I cried the first time I sang along with it. Familiar, no?

We keep behind closed doors
Every time I see you, I die a little more
Stolen moments that we steal as the curtain falls
It'll never be enough
As you drive me to my house
I can't stop these silent tears from rolling down
You and I both have to hide on the outside
Where I can't be yours and you can't be mine

But I know this, we got a love that is homeless

Why can't I hold you in the street?
Why can't I kiss you on the dance floor?
I wish that it could be like that
Why can't it be like that? 'Cause I'm yours
Why can't I say that I'm in love?
I wanna shout it from the rooftops
I wish that it could be like that
Why can't it be like that? 'Cause I'm yours

It's obvious you're meant for me
Every piece of you, it just fits perfectly
Every second, every thought, I'm in so deep
But I'll never show it on my face

But we know this, we got a love that is hopeless

Why can't you hold me in the street?
Why can't I kiss you on the dance floor?
I wish that it could be like that
Why can't we be like that? 'Cause I'm yours
Why can't I say that I'm in love?
I wanna shout it from the rooftops
I wish that it could be like that
Why can't we be like that? 'Cause I'm yours

I don't wanna live love this way
I don't wanna hide us away
I wonder if it ever will change
I'm living for that day, someday
When you hold me in the street
And you kiss me on the dance floor
I wish that we could be like that
Why can't we be like that? 'Cause I'm yours, I'm yours

Why can't you hold me in the street?
Why can't I kiss you on the dance floor?
I wish that it could be like that
Why can't it be like that? 'Cause I'm yours
Why can't I say that I'm in love?
I wanna shout it from the rooftops
I wish that it could be like that
Why can't we be like that? 'Cause I'm yours

Why can't we be like that?
Wish we could be like that

--Little Mix, Secret love Song Part II


7.04.2016

I'd always forgive you.
I'd be the one to apologize after we fought.
I'd always sacrifice my feelings.
I'd settle for you, even when you rarely meet my expectation.
I can't promise you a relationship without fights and argument, but as long as you are trying, I am staying.


THAT was my draft 10 hours ago. 
I had a fight with JT again, and all I ever thought was "solving" it.
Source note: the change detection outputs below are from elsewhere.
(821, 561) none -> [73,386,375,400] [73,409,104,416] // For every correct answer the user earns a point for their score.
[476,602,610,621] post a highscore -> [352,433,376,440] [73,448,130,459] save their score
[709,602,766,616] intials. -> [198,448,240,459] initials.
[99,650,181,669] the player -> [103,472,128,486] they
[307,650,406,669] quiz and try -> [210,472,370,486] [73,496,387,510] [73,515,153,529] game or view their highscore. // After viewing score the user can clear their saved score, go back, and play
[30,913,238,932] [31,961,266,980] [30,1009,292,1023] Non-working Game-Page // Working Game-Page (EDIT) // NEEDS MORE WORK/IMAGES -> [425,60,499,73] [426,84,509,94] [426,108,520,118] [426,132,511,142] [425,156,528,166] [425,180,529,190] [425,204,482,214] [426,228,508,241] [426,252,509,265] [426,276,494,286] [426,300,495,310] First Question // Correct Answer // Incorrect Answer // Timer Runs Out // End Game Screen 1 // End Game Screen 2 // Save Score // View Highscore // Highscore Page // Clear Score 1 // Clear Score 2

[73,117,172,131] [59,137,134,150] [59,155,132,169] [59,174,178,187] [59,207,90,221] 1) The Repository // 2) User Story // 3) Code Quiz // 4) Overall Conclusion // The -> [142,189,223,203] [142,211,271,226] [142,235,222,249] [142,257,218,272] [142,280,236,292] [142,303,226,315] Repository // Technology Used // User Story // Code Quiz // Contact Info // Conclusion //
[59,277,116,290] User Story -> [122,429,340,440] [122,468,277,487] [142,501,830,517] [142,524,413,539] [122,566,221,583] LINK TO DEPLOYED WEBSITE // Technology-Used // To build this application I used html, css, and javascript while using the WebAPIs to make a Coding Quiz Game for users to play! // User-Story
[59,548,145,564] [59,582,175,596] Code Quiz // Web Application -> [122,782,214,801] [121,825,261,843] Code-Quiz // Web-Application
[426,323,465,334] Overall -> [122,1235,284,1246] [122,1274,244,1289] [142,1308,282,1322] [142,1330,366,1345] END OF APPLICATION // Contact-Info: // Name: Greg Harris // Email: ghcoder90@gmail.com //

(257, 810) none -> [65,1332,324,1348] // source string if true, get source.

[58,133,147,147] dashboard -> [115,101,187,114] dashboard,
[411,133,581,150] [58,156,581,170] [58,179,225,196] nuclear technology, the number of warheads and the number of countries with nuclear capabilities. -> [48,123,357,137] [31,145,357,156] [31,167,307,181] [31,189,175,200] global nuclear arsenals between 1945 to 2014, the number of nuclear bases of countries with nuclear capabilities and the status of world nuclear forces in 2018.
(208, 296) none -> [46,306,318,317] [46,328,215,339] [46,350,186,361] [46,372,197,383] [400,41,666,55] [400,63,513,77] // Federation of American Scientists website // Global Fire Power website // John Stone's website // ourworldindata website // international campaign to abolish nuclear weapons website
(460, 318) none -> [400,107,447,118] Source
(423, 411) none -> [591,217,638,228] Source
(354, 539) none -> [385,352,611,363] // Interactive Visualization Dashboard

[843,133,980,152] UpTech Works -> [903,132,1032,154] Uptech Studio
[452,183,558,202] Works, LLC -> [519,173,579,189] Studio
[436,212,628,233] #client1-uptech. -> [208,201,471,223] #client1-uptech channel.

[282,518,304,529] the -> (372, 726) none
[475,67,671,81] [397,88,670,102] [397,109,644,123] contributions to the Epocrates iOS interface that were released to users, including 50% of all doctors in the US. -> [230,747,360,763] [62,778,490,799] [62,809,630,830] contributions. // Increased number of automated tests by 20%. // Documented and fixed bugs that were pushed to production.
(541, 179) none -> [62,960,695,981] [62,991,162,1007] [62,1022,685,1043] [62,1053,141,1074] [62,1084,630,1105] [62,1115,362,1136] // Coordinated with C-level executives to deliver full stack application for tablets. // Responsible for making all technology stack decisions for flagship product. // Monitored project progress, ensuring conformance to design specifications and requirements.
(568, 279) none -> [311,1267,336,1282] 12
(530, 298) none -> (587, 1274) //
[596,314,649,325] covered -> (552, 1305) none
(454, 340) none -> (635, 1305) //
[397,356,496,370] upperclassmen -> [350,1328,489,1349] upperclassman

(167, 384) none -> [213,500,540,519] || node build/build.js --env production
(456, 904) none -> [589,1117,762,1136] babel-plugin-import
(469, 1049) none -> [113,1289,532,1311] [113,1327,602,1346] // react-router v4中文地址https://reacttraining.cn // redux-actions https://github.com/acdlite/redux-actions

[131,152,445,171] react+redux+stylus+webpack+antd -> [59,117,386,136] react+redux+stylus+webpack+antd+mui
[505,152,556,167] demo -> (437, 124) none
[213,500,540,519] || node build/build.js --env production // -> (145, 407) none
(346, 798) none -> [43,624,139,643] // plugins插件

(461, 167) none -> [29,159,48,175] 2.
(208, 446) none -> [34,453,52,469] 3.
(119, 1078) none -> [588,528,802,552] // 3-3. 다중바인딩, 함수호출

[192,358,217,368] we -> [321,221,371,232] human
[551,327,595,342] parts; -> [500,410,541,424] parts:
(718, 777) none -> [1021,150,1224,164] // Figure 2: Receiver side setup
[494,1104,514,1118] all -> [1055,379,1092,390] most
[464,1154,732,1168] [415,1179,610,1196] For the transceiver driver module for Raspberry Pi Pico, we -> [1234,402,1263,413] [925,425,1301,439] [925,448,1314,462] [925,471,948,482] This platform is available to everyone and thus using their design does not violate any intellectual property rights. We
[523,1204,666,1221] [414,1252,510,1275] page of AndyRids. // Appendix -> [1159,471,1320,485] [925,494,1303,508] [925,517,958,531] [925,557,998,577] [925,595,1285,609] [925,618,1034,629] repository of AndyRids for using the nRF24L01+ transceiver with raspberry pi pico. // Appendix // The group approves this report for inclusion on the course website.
Till a friend of mine dropped by and i started spilling hints unexpectedly.
Everything i heard was "that's not right", "you're being soft", "you dont deserve this" and many other stuff that-believe me- i did think about after every fight.
But why did I stay again? 
Oh, that classic one. Same reason everybody uses to trick themselves.
Love.
I have some insight, though. Thank you, friend.